The monthly ADP data is not always a dependable harbinger of the more-authoritative nonfarm payrolls report, which will be released by the Labor Department on Friday. But it suggests that the US labor market remains extremely strong despite the Fed's best efforts to slow it down with aggressive interest rates.
Benchmark 10-year Treasury yields jumped to a nine-month high near 4.1% after the ADP print as traders speculated that the hot job market might encourage the Fed to continue raising interest rates. Higher yields weigh on gold by increasing the opportunity cost for holding it instead of bonds as a safe-haven asset.
The dollar tracked higher with yields, adding 0.5% to reach a three-week high against major rivals. A rising dollar pressures gold by making it more expensive in other currencies.
The buck has now rallied 3% in less than three weeks, rising from a 15-month low on July 18, as the US economy shows resilience relative to other major nations despite higher interest rates.

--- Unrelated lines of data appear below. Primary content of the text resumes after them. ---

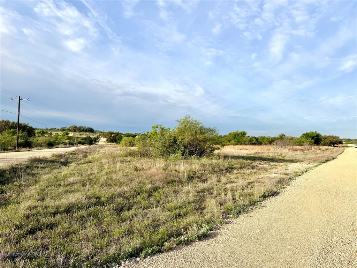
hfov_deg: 71.6
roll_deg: -1.5
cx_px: 178
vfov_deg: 56.8
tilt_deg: +0.5
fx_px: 248
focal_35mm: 24
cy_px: 134
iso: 80
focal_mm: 6.76
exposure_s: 1/4167
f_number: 1.78
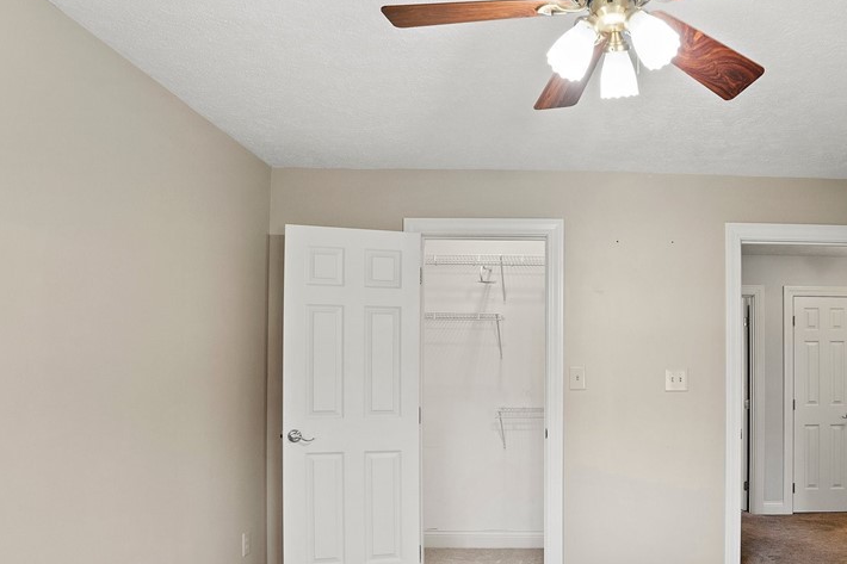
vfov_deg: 48.7
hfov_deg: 66.8
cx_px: 588
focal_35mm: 26
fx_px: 612
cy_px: 375
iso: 1000
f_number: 7.1
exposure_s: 1/6
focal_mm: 17
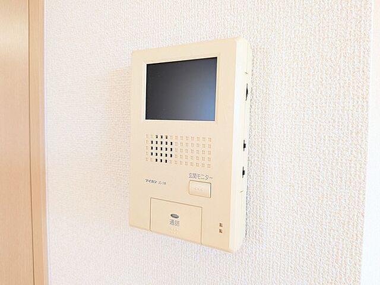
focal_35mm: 24
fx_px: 263
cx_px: 190
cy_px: 142
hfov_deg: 71.6
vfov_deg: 56.8
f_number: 1.7
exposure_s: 1/90
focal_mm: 4.53
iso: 274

Despite this strong headwind, gold has risen 0.8% during the same stretch, revealing impressive underlying strength of demand.
The markets largely ignored a downgrade of the US credit rating by Fitch to AA+. The credit agency's rationale was "deterioration in standard of governance," referring to the debt-ceiling standoff in June that risked default.
The other precious metals were mixed, with silver and platinum losing 1.9% and 1.1%, respectively, while palladium picked up 0.4%.
At the Comex close: December gold dipped $3.80 to $1,975; September silver slid 45 cents to $23.87; October platinum dropped $10 to $930.40; and September palladium picked up $4.70 to $1,241.80 an ounce.